Par antimilitarisme, des militants d’extrême gauche détruisent des abribus et des panneaux publicitaires JCDecaux dans toute la France
Au début du mois d’avril, à Toulouse, un panneau publicitaire JCDecaux a été ciblé par des militants d’extrême gauche. Un tag « Pas d’argent pour la guerre » a été apposé et la vitre du côté opposé a été cassée. L’action a été revendiquée et vise à dénoncer les investissements de l’entreprise JCDecaux dans des sociétés du secteur de l’armement. Les dégradations visaient spécifiquement une campagne publicitaire incitant les propriétaires à louer leurs biens à des militaires.

À la fin du communiqué revendicatif, les saboteurs incitaient leurs camarades à faire de même dans toute la France : « À travers cette action, on invite les gens qui en auraient l’envie et la capacité à y faire écho là où iels vivent, luttent, s’organisent, à cibler d’autres produits JcDecaux (sucettes publicitaires, abribus, panneaux d’affichage, vélos…).
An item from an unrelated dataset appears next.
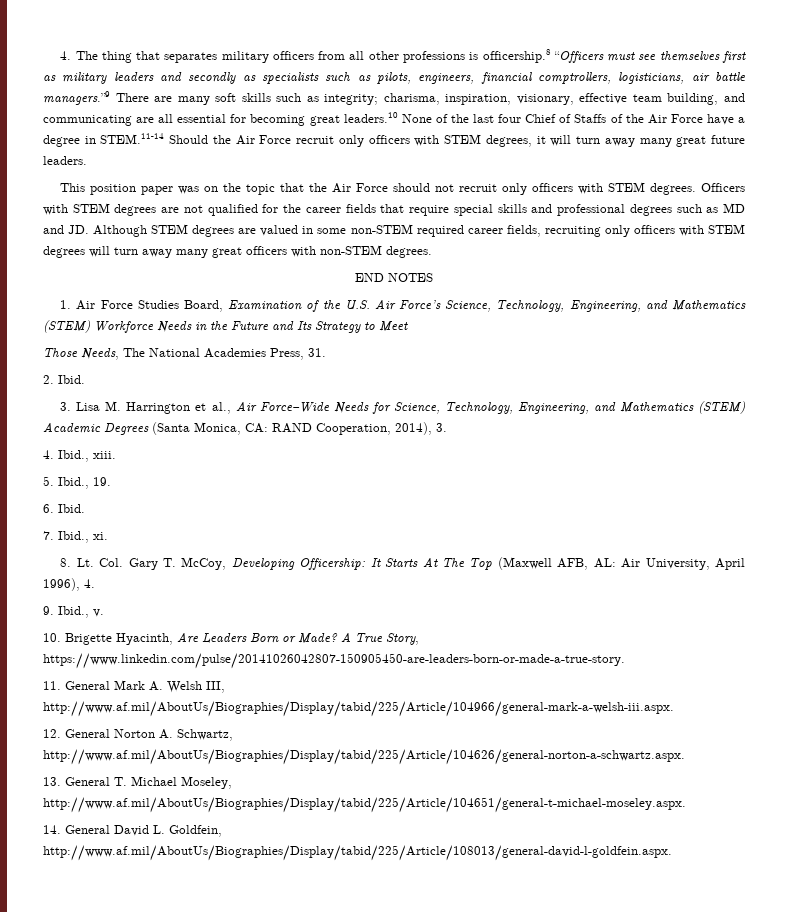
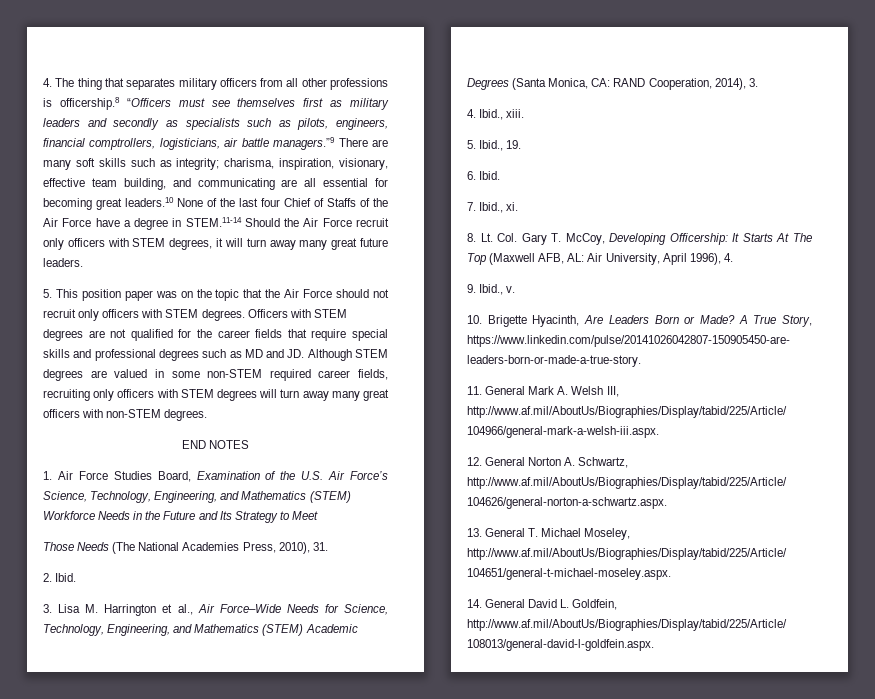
(87, 160) none -> [43,289,52,298] 5.
[81,348,145,360] Needs, The -> [77,542,136,554] Needs (The
(304, 354) none -> [278,542,310,554] 2010),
Ça peut être des tags, ouvrir des panneaux, briser les vitres, remplacer les pubs… On a encore la chance (mdr) d’avoir plus de panneaux de pub que de caméras et donc de pouvoir aller en niquer sans trop se prendre la tête, autant en profiter ! Protégez-vous, visez les angles et amusez-vous ! »
Des militants d’extrême gauche ont répondu à l’appel du drapeau rouge. En effet quelques jours plus tard, des actions similaires ont été revendiquées dans d’autres villes :
À Angers, les vitres d’un abribus et de son panneau publicitaire JCDecaux ont été brisées, avenue du Lac de Maine.
À Grenoble, trois vitres de panneaux publicitaires JCDecaux ont été cassées et un tag « JCDecaux finance la guerre » a été inscrit. Les saboteurs partagent également leur retour d’expérience afin de mieux détruire le mobilier urbain : « Nous nous y sommes pris de plusieurs façons pour casser ces vitres. Lancer un caillou dessus a permis d’étoiler la vitre. L’impact du caillou a laissé un trou et le bruit était relativement sourd mais quand même audible. Ça nous semble être le plus efficace de ce qu’on a testé, un caillou trouvé pas loin, des gants propres et le tour est joué (en évitant tout de même de laisser le caillou dans la vitre). Nous avons aussi utilisé des éclats de céramique de bougie d’allumage de voiture. Ça n’a pas éclaté la vitre mais ça peut être dû au fait que la vitre était recouverte d’un film plastique, et ça aurait peut-être mieux marché sur une vitre en verre uniquement. C’était beaucoup de préparation (casser la céramique, la mettre dans un contenant propre), pour peu d’efficacité.Le marteau brise-vitre (comme ceux trouvés dans des bus ou trains) s’est avéré plutôt efficace mais il a fallu taper fort et plusieurs coups dans les angles. Aussi, ça a été plus bruyant et c’est moins simple à se procurer qu’un caillou. »
Par antimilitarisme, des militants d’extrême gauche ont également revendiqué des sabotages dans le Cher, entraînant des millions d’euros de dégâts.